Para ter direito ao desconto, o interessado deverá comprovar sua condição por meio de apresentação de laudo médico ou declaração de médico responsável, devidamente inscrito no Conselho Regional de Medicina.

Atenção: os estabelecimentos comerciais ficam obrigados a fixar em sua entrada cartazes medindo 30 centímetros por 25 centímetros com os direitos estabelecidos nesta lei. As mesmas informações também devem constar em seus cardápios.

O não cumprimento das exigências acarretará ao infrator a imposição de multa no valor de R$ 1 mil, cobrada em dobro no caso de reincidência, até o limite de R$ 10 mil.

A Lei nº 16.270/2016 é de autoria do deputado estadual Wellington Moura (PTC).

Se não fosse o Estado, quem obrigaria o dono de restaurante a conceder desconto a pessoas que realizaram cirurgia bariátrica?

Leis Absurdas do Brasil

Segundo o economista André Costa, autor do livro Leis Absurdas do Brasil (LVM Editora), existem 180 mil normas vigentes no país. “O Brasil já editou e publicou, desde a Constituição Federal de 1988, mais de 5,4 milhões de textos normativos”, afirmou. “São 769 normas por dia útil.” Ou seja, uma a cada dois minutos.

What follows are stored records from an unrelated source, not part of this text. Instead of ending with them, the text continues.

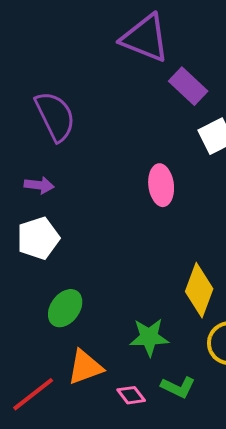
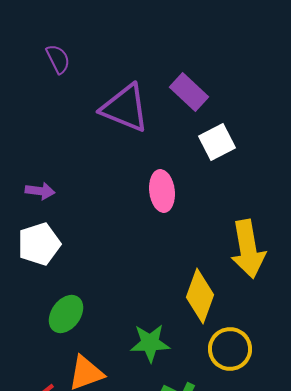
purple triangle: (145, 38) -> (125, 108), moved
purple semicircle: (55, 116) -> (58, 59), moved, size x0.6

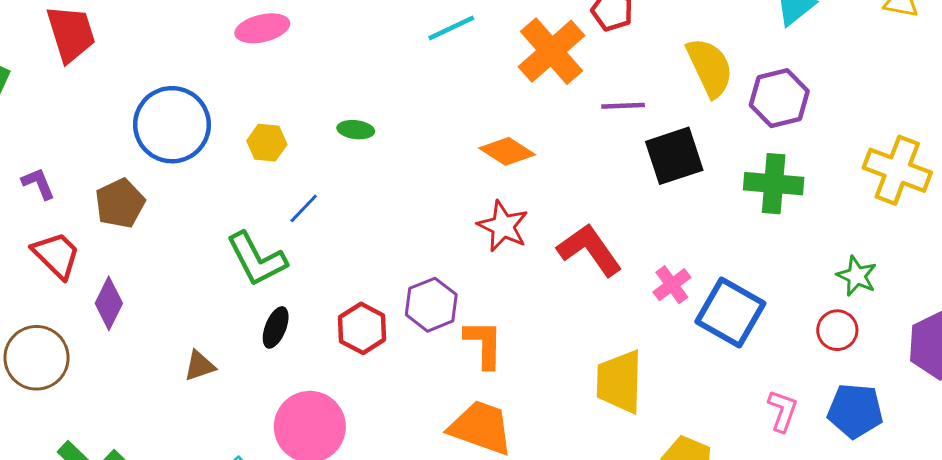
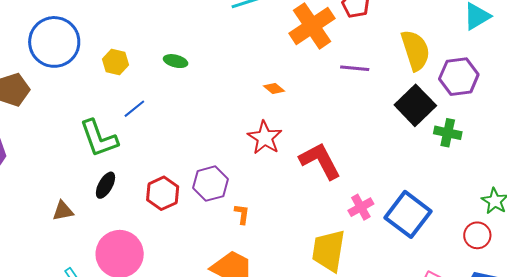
orange diamond: (507, 151) -> (274, 89), size x0.6
black square: (674, 156) -> (415, 105), moved, turned -33
green cross: (774, 184) -> (448, 133), size x0.7
pink cross: (672, 285) -> (361, 207), moved
orange L-shape: (484, 344) -> (242, 214), size x0.6
brown triangle: (200, 366) -> (63, 211), moved

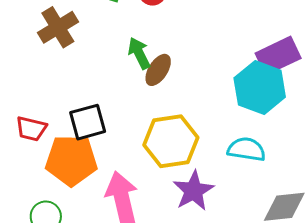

O economista divulga esses projetos absurdos nas redes sociais desde 2016. Por sugestão do cientista político Adriano Gianturco, professor do Ibmec, ele reuniu no livro os 51 mais esdrúxulos. Em entrevista concedida à Revista Oeste, Costa argumenta que a maioria dessas leis mistura desconhecimento econômico e má-fé.